(Beginning of Page text)

Monday, March 7, 2005 | 12:00 a.m. CST; updated 3:04 a.m. CDT, Saturday, July 12, 2008

His real name is Andre Poole, but in the world of street basketball, he is referred to only as Silk.

“It’s because my moves are so smooth,” he said.

Poole is part of the Street Basketball Association All-Stars, which traveled with the NCAA March Madness Shoot-Out to the Hearnes Center on Sunday.

Columbia was the first stop for the event, which will visit NCAA tournament sites on its way to the Final Four on April 2, at the Edward Jones Dome in St. Louis.

Airbrushed shirts were given away and rapper Buck 65 gave a concert as part of Sunday’s festivities.

The event featured a 2,500-capacity mobile arena with a full-length basketball court inside. That was where Silk showcased his moves.

Missouri and Kansas fans watched as Poole scooped the ball up, kicked if off the end of his foot, rolled it down his arm and popped it up into the basket.

(End of Page text)
(Beginning of Provided material)

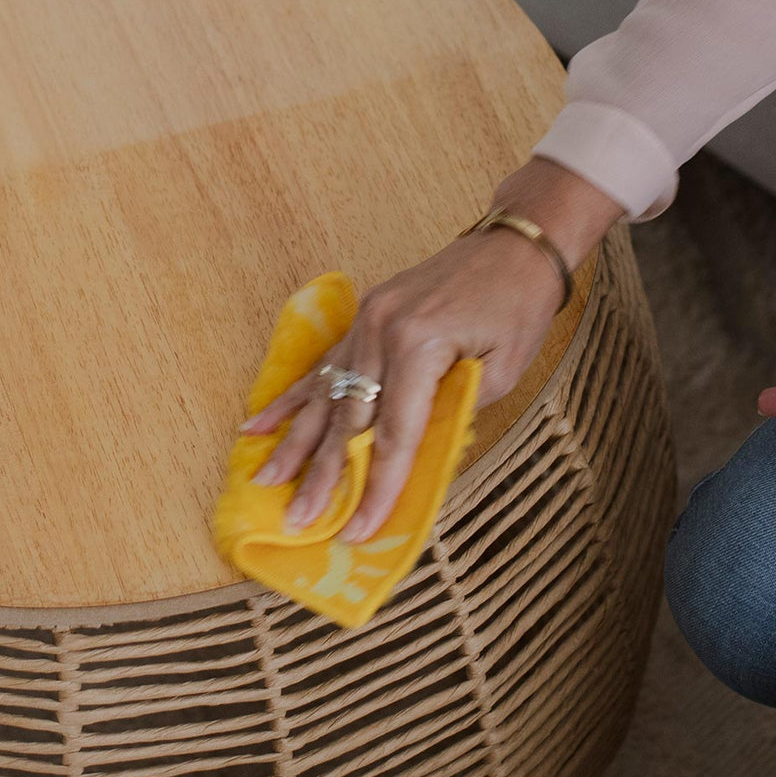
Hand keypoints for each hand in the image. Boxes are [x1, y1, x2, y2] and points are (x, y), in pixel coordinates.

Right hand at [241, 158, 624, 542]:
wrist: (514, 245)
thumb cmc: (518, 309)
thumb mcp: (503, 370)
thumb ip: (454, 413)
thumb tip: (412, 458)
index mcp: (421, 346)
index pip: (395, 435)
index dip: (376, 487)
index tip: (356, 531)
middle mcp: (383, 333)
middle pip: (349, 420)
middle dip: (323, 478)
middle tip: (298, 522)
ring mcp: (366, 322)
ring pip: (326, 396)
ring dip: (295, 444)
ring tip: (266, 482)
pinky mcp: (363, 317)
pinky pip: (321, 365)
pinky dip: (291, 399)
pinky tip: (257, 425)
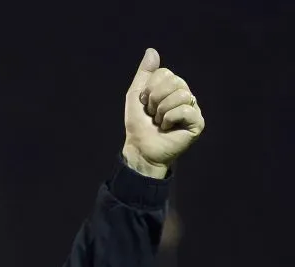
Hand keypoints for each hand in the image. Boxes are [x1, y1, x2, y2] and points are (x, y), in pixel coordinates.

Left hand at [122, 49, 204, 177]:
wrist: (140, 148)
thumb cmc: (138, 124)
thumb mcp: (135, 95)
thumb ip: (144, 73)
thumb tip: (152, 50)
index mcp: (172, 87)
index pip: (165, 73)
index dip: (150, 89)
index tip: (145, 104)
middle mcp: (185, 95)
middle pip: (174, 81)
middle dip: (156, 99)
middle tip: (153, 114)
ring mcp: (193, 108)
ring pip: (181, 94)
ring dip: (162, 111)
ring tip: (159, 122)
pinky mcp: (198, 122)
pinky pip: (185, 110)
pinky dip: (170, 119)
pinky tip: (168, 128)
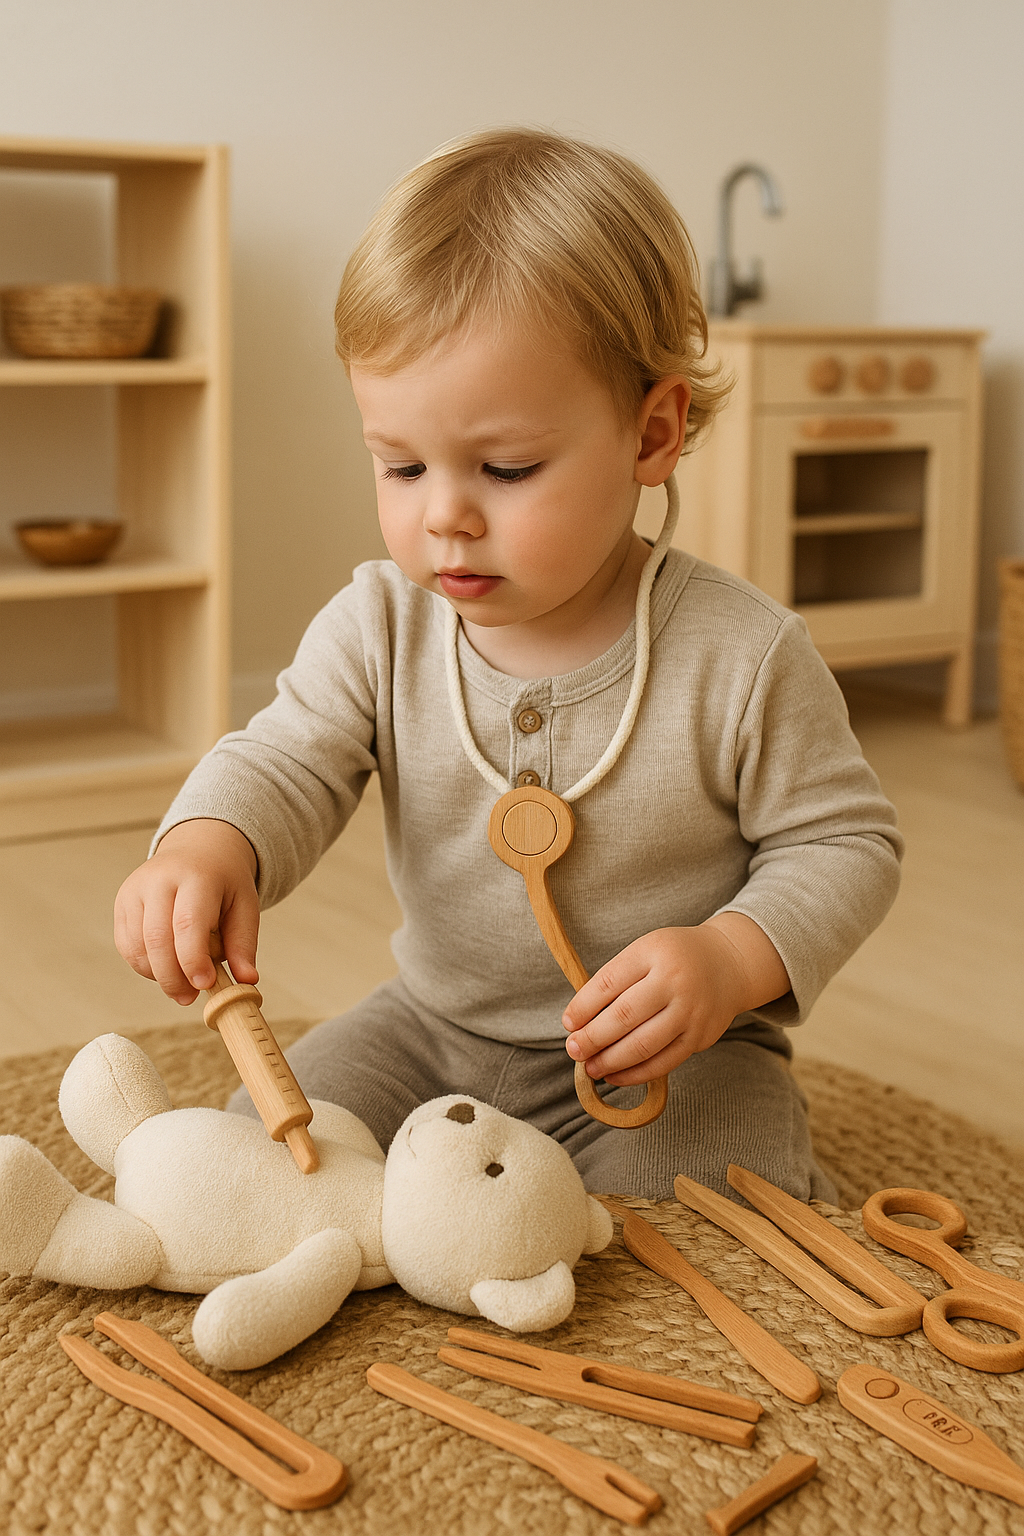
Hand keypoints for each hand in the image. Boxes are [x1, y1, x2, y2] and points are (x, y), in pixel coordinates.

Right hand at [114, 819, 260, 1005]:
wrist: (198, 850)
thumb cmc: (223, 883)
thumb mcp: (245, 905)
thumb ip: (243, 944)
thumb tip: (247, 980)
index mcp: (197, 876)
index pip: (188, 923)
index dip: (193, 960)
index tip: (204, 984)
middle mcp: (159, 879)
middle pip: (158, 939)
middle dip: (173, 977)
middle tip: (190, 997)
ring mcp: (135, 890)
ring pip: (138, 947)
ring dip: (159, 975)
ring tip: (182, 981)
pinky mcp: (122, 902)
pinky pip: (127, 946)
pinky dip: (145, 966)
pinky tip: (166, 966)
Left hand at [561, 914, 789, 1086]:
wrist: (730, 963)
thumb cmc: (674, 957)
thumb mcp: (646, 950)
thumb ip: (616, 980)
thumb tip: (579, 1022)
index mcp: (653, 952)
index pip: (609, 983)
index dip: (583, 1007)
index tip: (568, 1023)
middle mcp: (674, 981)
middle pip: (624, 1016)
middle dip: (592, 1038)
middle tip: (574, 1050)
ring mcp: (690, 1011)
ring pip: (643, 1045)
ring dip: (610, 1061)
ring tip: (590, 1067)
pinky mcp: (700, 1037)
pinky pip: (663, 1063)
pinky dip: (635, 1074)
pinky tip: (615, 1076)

(End of Provided material)
(Beginning of Provided material)

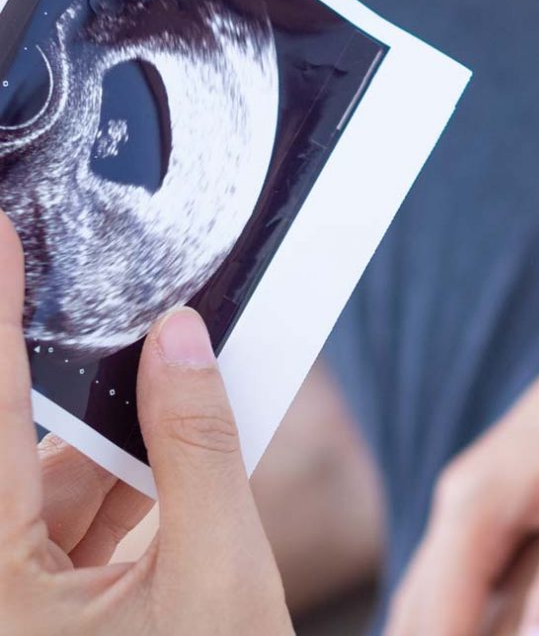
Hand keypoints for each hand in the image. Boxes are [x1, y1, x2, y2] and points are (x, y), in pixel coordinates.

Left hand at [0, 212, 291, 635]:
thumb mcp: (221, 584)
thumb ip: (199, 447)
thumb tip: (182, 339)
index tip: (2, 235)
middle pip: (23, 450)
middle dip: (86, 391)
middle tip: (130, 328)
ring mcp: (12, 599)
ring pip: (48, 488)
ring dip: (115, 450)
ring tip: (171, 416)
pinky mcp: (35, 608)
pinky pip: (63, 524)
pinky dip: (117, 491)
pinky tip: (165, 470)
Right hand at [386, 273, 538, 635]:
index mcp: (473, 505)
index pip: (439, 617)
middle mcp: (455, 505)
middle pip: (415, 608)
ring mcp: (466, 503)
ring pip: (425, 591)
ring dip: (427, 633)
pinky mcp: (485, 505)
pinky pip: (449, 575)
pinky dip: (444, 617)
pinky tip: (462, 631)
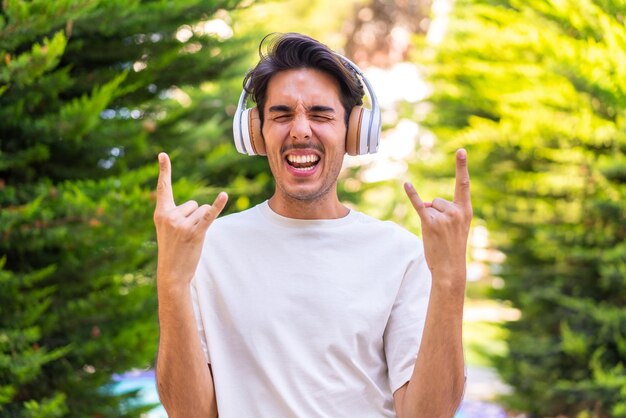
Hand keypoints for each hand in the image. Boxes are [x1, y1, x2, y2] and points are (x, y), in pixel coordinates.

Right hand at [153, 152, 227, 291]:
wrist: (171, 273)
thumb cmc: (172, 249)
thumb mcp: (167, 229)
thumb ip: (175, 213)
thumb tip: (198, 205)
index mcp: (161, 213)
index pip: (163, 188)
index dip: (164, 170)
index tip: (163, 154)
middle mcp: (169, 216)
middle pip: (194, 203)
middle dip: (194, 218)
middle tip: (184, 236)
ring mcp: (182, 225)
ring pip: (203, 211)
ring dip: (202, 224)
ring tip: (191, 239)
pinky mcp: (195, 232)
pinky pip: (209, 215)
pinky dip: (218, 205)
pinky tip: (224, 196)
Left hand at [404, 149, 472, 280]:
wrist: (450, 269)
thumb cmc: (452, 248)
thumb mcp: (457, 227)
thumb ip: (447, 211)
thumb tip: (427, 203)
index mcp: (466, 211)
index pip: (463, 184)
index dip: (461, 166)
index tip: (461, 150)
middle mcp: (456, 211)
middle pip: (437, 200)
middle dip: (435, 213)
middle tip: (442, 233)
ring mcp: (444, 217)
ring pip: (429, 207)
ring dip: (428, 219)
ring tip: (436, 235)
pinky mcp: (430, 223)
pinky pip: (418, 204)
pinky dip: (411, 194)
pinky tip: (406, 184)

(End of Provided material)

## What needs to be done
Write a continuation of the article about Andre Poole and the March Madness Shoot-Out, beginning after its last sentence.

## Reply
Brian Hey, a 2002 Missouri alumnus from St. Louis, who had been selected from the audience to play against Silk, looked disoriented after the effort.

“I was very dizzy,” Hey said after the match-up.

Mid-Missouri is unfamiliar territory for the All-Stars, who are mostly from the East Coast. The Street Basketball Association, which will begin its inaugural season in June, has only two Midwest teams: Chicago and Detroit.

Poole, 27, who has starred on the “And1 Mix Tape” tour and MTV’s “Who’s Got Game,” is from the east side of Baltimore, where street ball is a tradition. He said he learned from watching older guys play when he was young kid.

“I started when I was about five or six,” he said.

His success in basketball took him to AAU tournaments where Poole said Xavier, Cincinnati and others scouted him. He said he eventually chose Georgetown, where he was headed when his plans were sidetracked after his senior year.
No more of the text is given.